With the heart empty, a ventricular pacing wire was placed. After discontinuing cardiopulmonary bypass and administering protamine, decannulation was performed. The purse-string sutures were tied, and the femoral artery was reinforced using 5-0 Prolene suture. A single chest tube was left in the pleural space. For pain relief, an On-Q pain relief system was inserted (I-Flow Corporation, Lake Forest, CA USA). Two catheters were placed to continuously deliver 0.25% of bupivicaine for 72 hours. The thoracotomy incision was closed in the routine fashion.
Postoperatively, no mitral regurgitation was noted immediately (postoperative video available online at http://links.lww.com/INNOV/A28) or on the echocardiogram done 2 weeks later. There was a decrease in the mitral valve tenting height from 0.8 cm to 0.3 cm (Fig. 3). She had significant improvement of her symptoms, being in New York Heart Association heart failure class II at the time of discharge and at 7 months follow-up. The echocardiogram performed 4 months after the surgery demonstrated no mitral regurgitation and a decrease in the end-systolic and end-diastolic diameters from 6.2 cm and 5.5 cm to 5.7 cm and 5.2 cm, respectively. The ejection fraction improved slightly to 25%, and the mitral valve tenting height remained at 0.3 cm.

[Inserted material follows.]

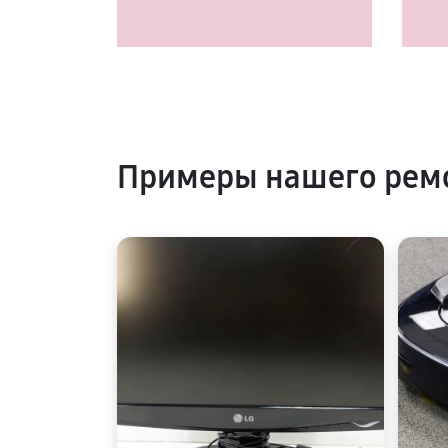
Примеры нашего рем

Functional, or secondary, mitral insufficiency in patients with reduced left ventricular systolic function is usually a result of annular dilatation and papillary muscle displacement, with the mitral leaflets being anatomically normal.1 Whether to perform mitral valve surgery in patients with severe mitral regurgitation and advanced heart failure is controversial, with the published data showing mixed results.2–4 Presently, the most common type of surgery performed in these cases is an undersized mitral annuloplasty, which was popularized by Bolling and colleagues.5 In this technique, a small (size, 24–26 mm) mitral annuloplasty ring is used, which causes a reduction in the anteroposterior (septolateral) diameter of the mitral valve, increasing the surface of coaptation. The drawback with the undersized annuloplasty technique is a high rate of failure. In a study of 585 patients who had undersized annuloplasty surgery during a 17-year period, the authors noted that at least moderate mitral regurgitation developed 6 months postoperatively in 28% of the patients.6
To reduce the mitral valve repair failure rates in these patients, a number of innovative approaches have been developed, which include the use of geometrically shaped annuloplasty rings, anterior leaflet augmentation, second-order chordal cutting surgical relocation of the posteromedial papillary muscle, and the use of external restraint devices.7–9 Some have focused their attention on fixing the subvalvular apparatus in an attempt to reduce the recurrence of mitral regurgitation. Hvass and colleagues10,11 were the first to report the use of a 4-mm Gore-Tex tube encircling the trabecular base of both papillary muscles in patients with ischemic functional mitral regurgitation. They presented the results of 37 patients with ischemic mitral regurgitation who underwent this procedure. A moderately undersized mitral annuloplasty ring was placed in most patients, with the last 10 patients of the study receiving a normal-sized prosthetic mitral ring. All patients also underwent coronary artery bypass graft surgery. The mean age of the patients was 56 years; all were in New York Heart Association heart failure class III to IV; had a mean (SD) ejection fraction of 29.5% (5.5%), left ventricular end-diastolic diameter of 70 (0) mm, and left ventricular end-systolic diameter of 55 (5.6) mm; and had pulmonary hypertension of higher than 60 mm Hg. Early residual regurgitation was none to trivial in 31, was mild in 2, and was moderately severe in 2. At 1-year follow-up, the ejection fraction improved to a mean (SD) of 49% (6%), the mean (SD) end-diastolic and end-systolic diameter were 56 (5.5) and 50 (5.5), and the mean (SD) pulmonary artery systolic pressure was reduced to 45 (11) mm Hg.
All of the above-mentioned procedures were performed via a standard median sternotomy. Minimally invasive valve surgery, when compared with median sternotomy, has been shown to decrease complications and reduce hospital length of stay, use of resources, and mortality, especially in high-risk patients such as the elderly and persons with obesity.12–17 Thus, the possibility of combining both techniques is promising because it has the potential of reducing the surgical trauma with minimally invasive surgery and may improve the short- and long-term results of the mitral valve repairs in these high-risk individuals. Another underestimated benefit is the improved visualization of the infravalular apparatus via a minithoracotomy approach. The patients who we select for this procedure are those with severe, functional mitral regurgitation who have ejection fractions of less than 40%.
We demonstrated the feasibility and the safety of a minimally invasive approach for papillary muscle sling placement during mitral valve repair for functional mitral regurgitation. The durability of this technique and its long-term effects need to be further evaluated.